Content starts

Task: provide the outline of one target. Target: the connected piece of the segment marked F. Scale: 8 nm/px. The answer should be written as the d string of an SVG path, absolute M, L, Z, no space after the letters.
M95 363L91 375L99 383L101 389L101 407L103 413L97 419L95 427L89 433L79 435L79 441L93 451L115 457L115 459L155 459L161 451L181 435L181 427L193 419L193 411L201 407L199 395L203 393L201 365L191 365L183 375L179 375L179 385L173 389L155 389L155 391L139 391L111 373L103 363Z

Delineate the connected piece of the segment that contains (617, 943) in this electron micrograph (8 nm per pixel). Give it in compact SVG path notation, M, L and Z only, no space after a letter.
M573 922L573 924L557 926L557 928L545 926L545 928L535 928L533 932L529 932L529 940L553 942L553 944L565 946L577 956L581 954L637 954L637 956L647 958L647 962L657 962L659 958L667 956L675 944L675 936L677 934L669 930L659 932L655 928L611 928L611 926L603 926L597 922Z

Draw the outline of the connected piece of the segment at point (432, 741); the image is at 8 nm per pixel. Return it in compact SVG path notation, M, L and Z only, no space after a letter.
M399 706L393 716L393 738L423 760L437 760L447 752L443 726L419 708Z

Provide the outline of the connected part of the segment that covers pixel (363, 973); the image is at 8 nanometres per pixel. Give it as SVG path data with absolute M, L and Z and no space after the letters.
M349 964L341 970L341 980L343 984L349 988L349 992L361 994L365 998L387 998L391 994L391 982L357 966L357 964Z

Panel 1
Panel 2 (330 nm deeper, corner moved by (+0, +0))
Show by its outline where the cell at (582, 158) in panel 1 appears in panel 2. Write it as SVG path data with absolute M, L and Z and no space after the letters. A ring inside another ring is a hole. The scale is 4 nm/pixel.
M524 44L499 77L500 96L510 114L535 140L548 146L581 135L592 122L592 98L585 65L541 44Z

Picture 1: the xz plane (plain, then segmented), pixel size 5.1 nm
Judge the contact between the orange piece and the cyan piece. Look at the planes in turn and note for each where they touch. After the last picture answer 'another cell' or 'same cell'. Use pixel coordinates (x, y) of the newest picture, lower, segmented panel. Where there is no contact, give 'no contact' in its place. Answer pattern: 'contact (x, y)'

Content ends

▶ **What you have to do**
Write the listing out again in its entirety, exactly.

▶ **Written answer**
Task: provide the outline of one target. Target: the connected piece of the segment marked F. Scale: 8 nm/px. The answer should be written as the d string of an SVG path, absolute M, L, Z, no space after the letters.
M95 363L91 375L99 383L101 389L101 407L103 413L97 419L95 427L89 433L79 435L79 441L93 451L115 457L115 459L155 459L161 451L181 435L181 427L193 419L193 411L201 407L199 395L203 393L201 365L191 365L183 375L179 375L179 385L173 389L155 389L155 391L139 391L111 373L103 363Z

Delineate the connected piece of the segment that contains (617, 943) in this electron micrograph (8 nm per pixel). Give it in compact SVG path notation, M, L and Z only, no space after a letter.
M573 922L573 924L557 926L557 928L545 926L545 928L535 928L533 932L529 932L529 940L553 942L553 944L565 946L577 956L581 954L637 954L637 956L647 958L647 962L657 962L659 958L667 956L675 944L675 936L677 934L669 930L659 932L655 928L611 928L611 926L603 926L597 922Z

Draw the outline of the connected piece of the segment at point (432, 741); the image is at 8 nm per pixel. Return it in compact SVG path notation, M, L and Z only, no space after a letter.
M399 706L393 716L393 738L423 760L437 760L447 752L443 726L419 708Z

Provide the outline of the connected part of the segment that covers pixel (363, 973); the image is at 8 nanometres per pixel. Give it as SVG path data with absolute M, L and Z and no space after the letters.
M349 964L341 970L341 980L343 984L349 988L349 992L361 994L365 998L387 998L391 994L391 982L357 966L357 964Z

Panel 1
Panel 2 (330 nm deeper, corner moved by (+0, +0))
Show by its outline where the cell at (582, 158) in panel 1 appears in panel 2. Write it as SVG path data with absolute M, L and Z and no space after the letters. A ring inside another ring is a hole. The scale is 4 nm/pixel.
M524 44L499 77L500 96L510 114L535 140L548 146L581 135L592 122L592 98L585 65L541 44Z

Picture 1: the xz plane (plain, then segmented), pixel size 5.1 nm
Judge the contact between the orange piece and the cyan piece. Look at the planes in turn and note for each where they touch. After the last picture answer 'another cell' or 'same cell'. Use pixel coordinates (x, y) of the newest picture, lower, segmented panel. Where there is no contact, give 'no contact' in its place. Answer pattern: 'contact (x, y)'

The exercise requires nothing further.